Postgres CDC connector stuck , never stops reading from source and staging files while never copying them

  • Is this your first time deploying Airbyte?: No
  • OS Version / Instance: Ubuntu 20.04 (LTS) x64
  • Memory / Disk: you can use something like 16Gb / 320Gb
  • Deployment: Docker
  • Airbyte Version: 0.40.26
  • Source name/version: 2.0.19
  • Destination name/version: 0.4.42
  • Description: When running incremental sync after initial Sync when using CDC Postgres Connector it looks like the job never stops running continuously pulling data from replication slot. The could be a good thing if we were in a streaming/microbatch paradigm however there is something that tells me this is not normal .The connector continuously put staging file in Snowlfake but never copies them to target tables. It looks like the job will never stop running and files will never be copied.
    Hitting cancel on the job has no effect and the job continues running indefinitely . I had to disable airbyte user on Snowflake to make the job crash .

Following the logs for investigations
f26603af_93ab_484c_90f5_e5facffc6f14_logs_13485_txt.txt (1.3 MB)

Looks like the ingestion of WAL is just very slow, wondering how we could speed it up ? What should be scaled ?

Hello @gchevalier :wave:

What you’re reporting maybe is a current limitation between a CDC source to Airbyte Destination.

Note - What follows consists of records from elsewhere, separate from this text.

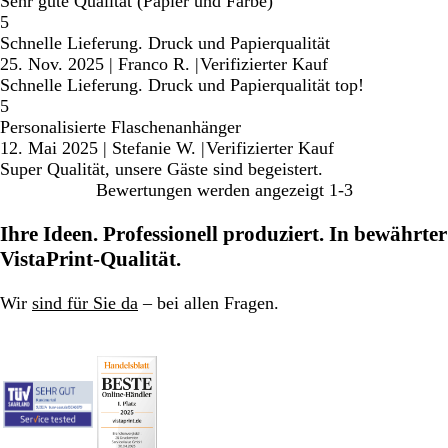
Sehr gute Qualität (Papier und Farbe)
5
Schnelle Lieferung. Druck und Papierqualität
25. Nov. 2025
|
Franco R.
|
Verifizierter Kauf
Schnelle Lieferung. Druck und Papierqualität top!
5
Personalisierte Flaschenanhänger
12. Mai 2025
|
Stefanie W.
|
Verifizierter Kauf
Super Qualität, unsere Gäste sind begeistert.
Bewertungen werden angezeigt
1-3
Ihre Ideen. Professionell produziert. In bewährter
VistaPrint-Qualität.
Wir
sind für Sie da
– bei allen Fragen.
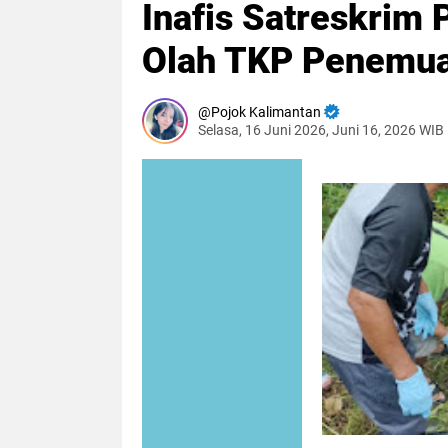
Inafis Satreskrim
Olah TKP Penemua
Pojok Kalimantan
Selasa, 16 Juni 2026, Juni 16, 2026 WIB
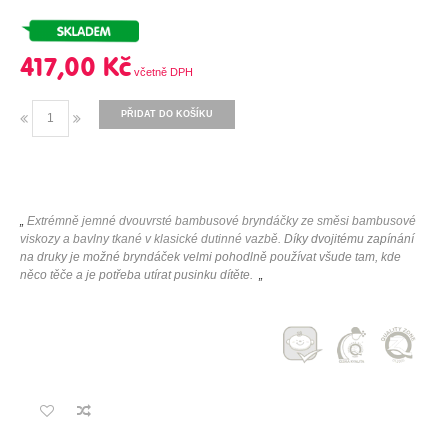
417,00 Kč
PŘIDAT DO KOŠÍKU
„
Extrémně jemné dvouvrsté bambusové bryndáčky ze směsi bambusové
viskozy a bavlny tkané v klasické dutinné vazbě.
Díky dvojitému zapínání
na druky je možné bryndáček velmi pohodlně používat všude tam, kde
něco těče a je potřeba utírat pusinku dítěte.
„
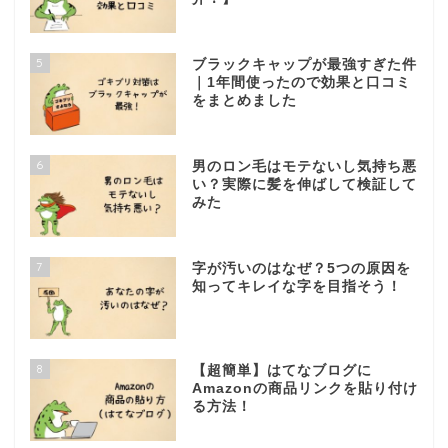
5
ブラックキャップが最強すぎた件
｜1年間使ったので効果と口コミ
をまとめました
6
男のロン毛はモテないし気持ち悪
い？実際に髪を伸ばして検証して
みた
7
字が汚いのはなぜ？5つの原因を
知ってキレイな字を目指そう！
8
【超簡単】はてなブログに
Amazonの商品リンクを貼り付け
る方法！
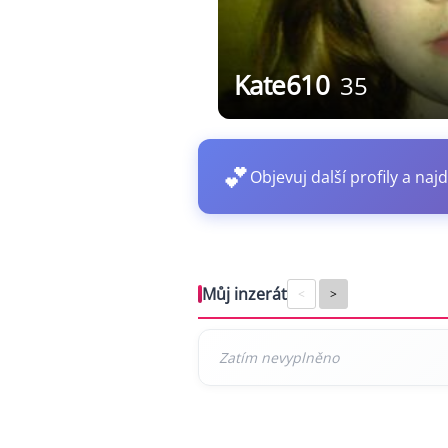
Kate610
35
💕
Objevuj další profily a najd
Můj inzerát
<
>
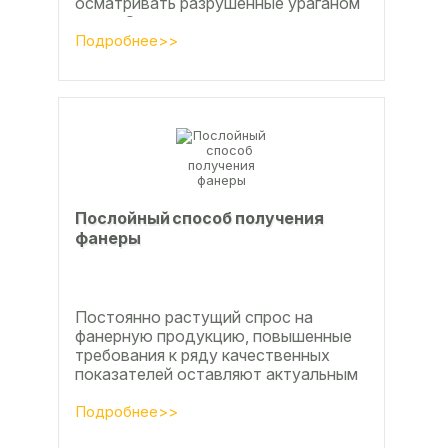
осматривать разрушенные ураганом
дома. Он удивился, что ударов
стихии в большинстве случаев не...
Подробнее>>
Послойный способ получения
фанеры
Постоянно растущий спрос на
фанерную продукцию, повышенные
требования к ряду качественных
показателей оставляют актуальным
вопросы совершенствования
технологии производства клееной...
Подробнее>>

  1. The sudden drop in the throughput. This is because of the back pressure from the destination. The destination is taking a long time to flush data. This can be explained when the CDC sources has a lot of tables in the catalog. Airbyte use DEFAULT_MAX_CONCURRENT_STREAM_IN_BUFFER = 10; for snowflake while the catalog contains lots of streams.
  2. Lack of frequent checkpointing in CDC. Every time we were able to read uptill 300-400MB data before the sync failed cause of the above error. Since there is no frequent checkpointing in the CDC i.e. the source connector only emits 1 state at the end of the sync, there is no state captured and in the next attempt we again start from the last point. If we emit a state at least we would be able to capture some progress and the next attempt would start from a higher position. This doesn’t guarantee to fix anything considering how active cart’s database but still we keep making some progress and also acknowledging the LSN to avoid building of the WAL logs.

The recommendation to solve the problem is:

  1. Upgrade to latest version of both connectors (Postgres and Snowflake)
  2. Change the Buffer Parameter in Snowflake Destination to 50.
  3. Limit the number of tables to maximum 30 per connection using CDC, this is a limitation btw Source and Destination the team is working to improve in the future.
  4. You need to use staging on Destination

Hello @marcosmarxm thank you so much for reaching back here.

  1. Upgrade to latest version of both connectors (Postgres and Snowflake)
    I’ll do that but I guess I’m stuck because of this other post : Upgrading from 0.40.26 to 0.41.0 on Docker - #2 by marcosmarxm

Change the Buffer Parameter in Snowflake Destination to 50.
Will do !

Limit the number of tables to maximum 30 per connection using CDC

Currently we have ~ 60 tables. Would that work I we have 3 connectors each with ~20 tables to sync outputing data to the same destination ?

You need to use staging on Destination

That is something I can investigate not sure to understand the rational here

Hi @gchevalier. We have the same issue, did using 60 tables in a single connection work for you? We have ~180 tables, and I’d prefer not to have 6 connections for this one database if possible!

@marcosmarxm if you have multiple connections, do they each need their own Postgres cdc slot, and publication? Is it possible for one of the slots to automatically receive events on new tables?

Oh, and is there an issue tracking this:

  1. Limit the number of tables to maximum 30 per connection using CDC, this is a limitation btw Source and Destination the team is working to improve in the future."

Thanks very much both!
Mark

@Mark_NS Actually what solved the issue in our case was to update the buffer param for snowflake destination to 50. We did not experiment with the other potential causes.